Indígenas do povo Xokleng são alvo de ameaças de morte, agressões físicas e verbais e racismo por parte da população de Rio do Oeste, cidade na região sudeste de Santa Catarina. As ameaças são inflamadas pela prefeitura e outras autoridades do município, como mostram documentos do Ministério Público Federal (MPF) e da Fundação Nacional dos Povos Indígenas (Funai) a que a Agência Pública teve acesso.
Desde o dia 22 de fevereiro, os indígenas estavam acampados no Parque Municipal Gruta do Tigre, uma área de menos de 1 hectare de remanescente de Mata Atlântica nos arredores da cidade que possui sítios arqueológicos onde foram encontradas ossadas do povo Xokleng.
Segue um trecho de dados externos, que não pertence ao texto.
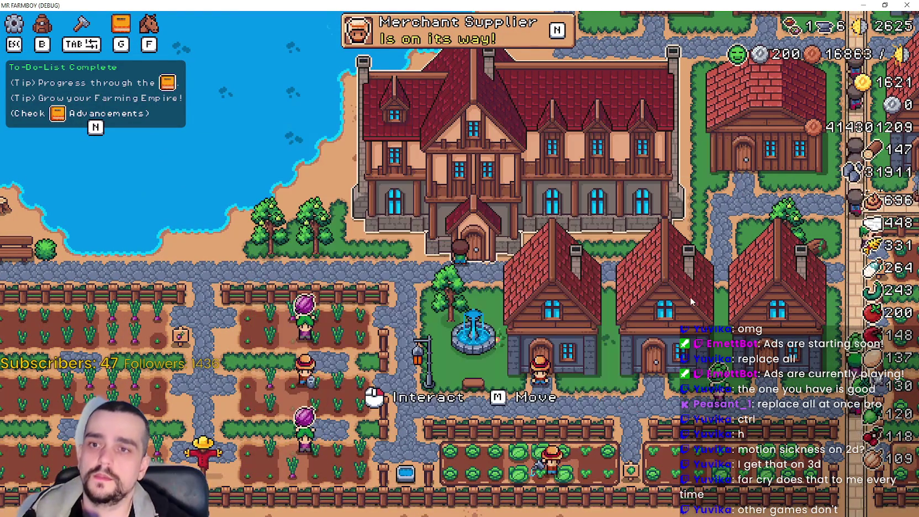
Step: Walk the player back to the Inn and open its panel
{"action": "key", "text": "d"}
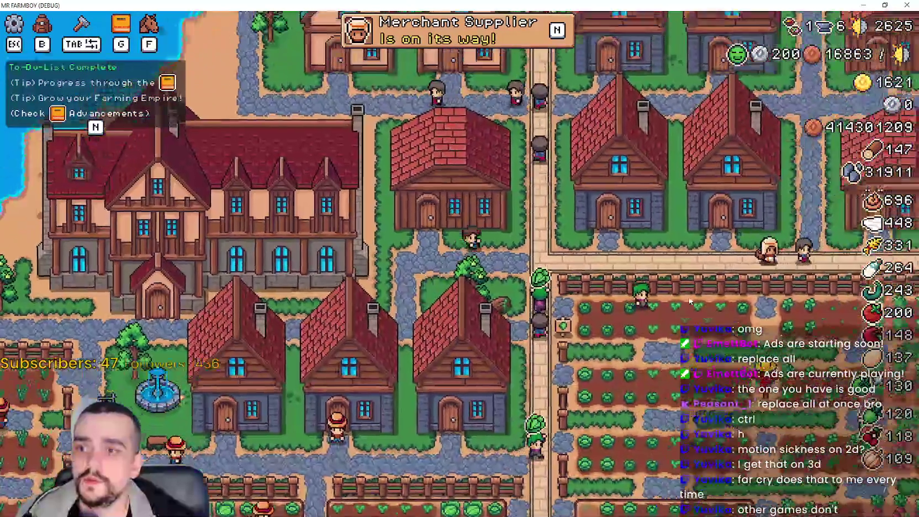
{"action": "key", "text": "a"}
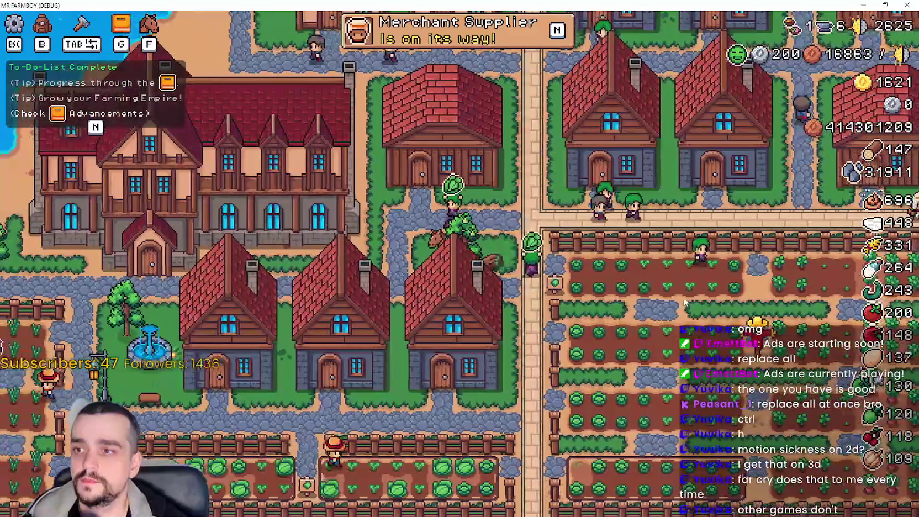
{"action": "key", "text": "a"}
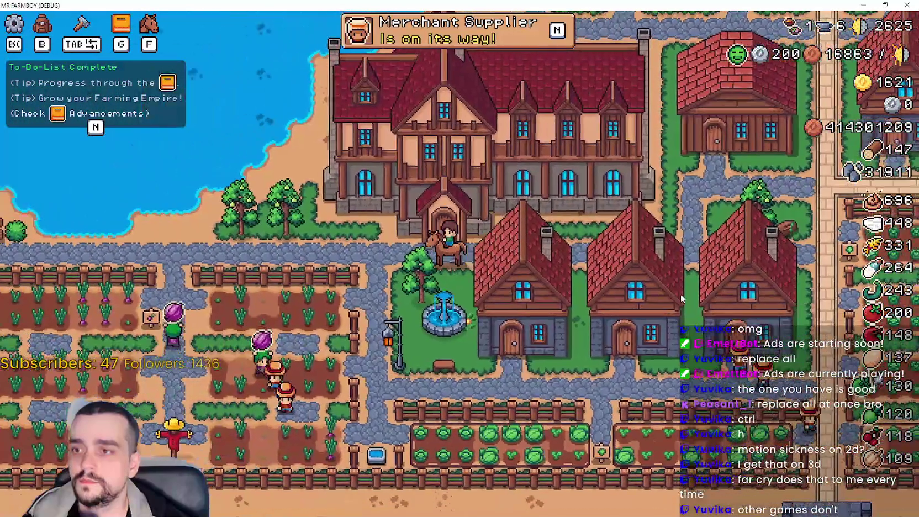
{"action": "key", "text": "e"}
Na ocupação, batizada de Retomada Kuzum Lavan, os indígenas contestam a exposição das ossadas de seus ancestrais como ponto turístico e reivindicam a criação de uma aldeia no local.
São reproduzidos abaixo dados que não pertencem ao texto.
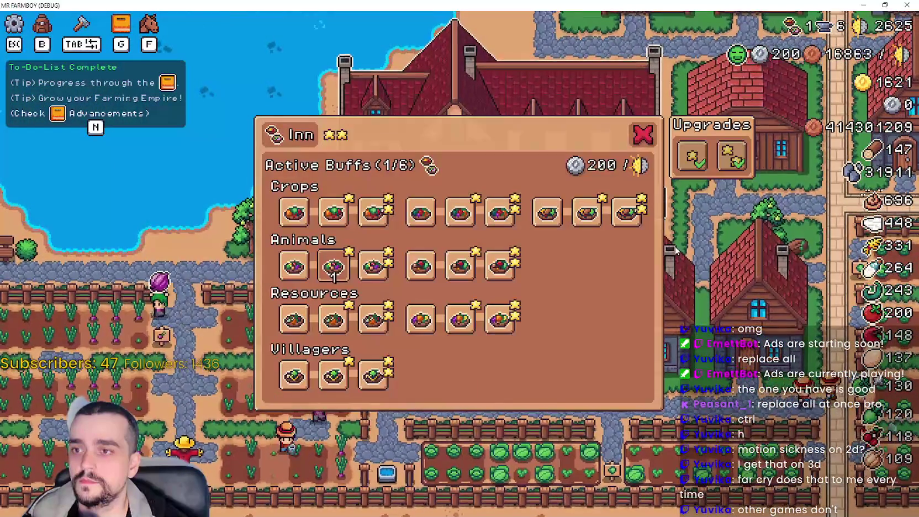
Step: Buy and toggle the Inn's Upgrade 1 and Upgrade 2 until buffs read 0/6, then close the panel
{"action": "left_click", "coordinate": [707, 164]}
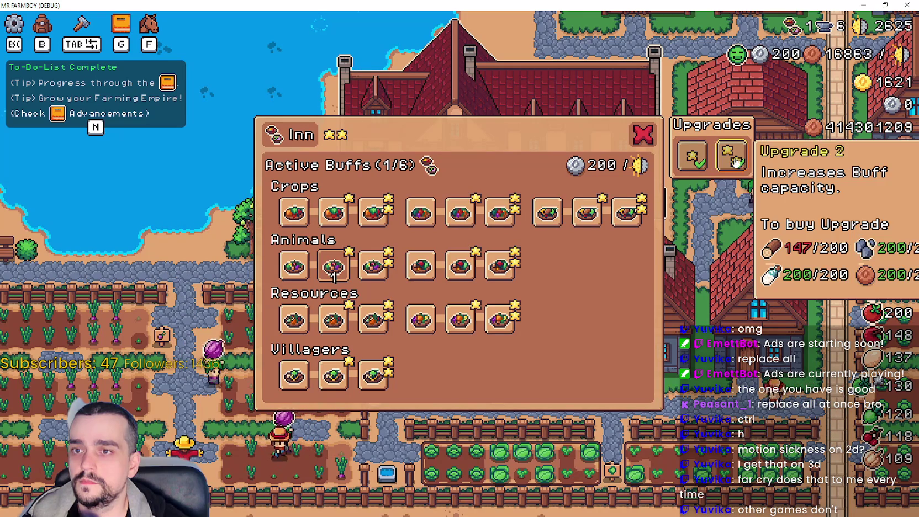
{"action": "left_click", "coordinate": [730, 164]}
O acampamento foi encerrado nesta terça-feira (25) com a determinação de reintegração de posse pela 1ª Vara da Justiça Federal de Rio do Sul em favor da prefeitura de Rio do Oeste. A operação foi realizada pelas polícias Federal e Militar, acompanhadas pela Funai, e presenciadas por moradores da cidade.
Segundo recurso da Funai, que pediu a suspensão da medida liminar que autorizou a reintegração de posse, a comunidade indígena viveu um “clima de terror” por conta de várias situações durante os dois meses em que os cerca de 25 indígenas passaram acampados. Entre elas estão o recebimento de áudios com ameaças de morte, tentativa de esfaqueamento, provocação de ruídos e sirenes por parte da polícia durante a madrugada, uso de drones para monitoramento da área, tentativa de suborno aos indígenas para a retirada do acampamento do local, além de gritos e tiros nas imediações do parque durante a noite.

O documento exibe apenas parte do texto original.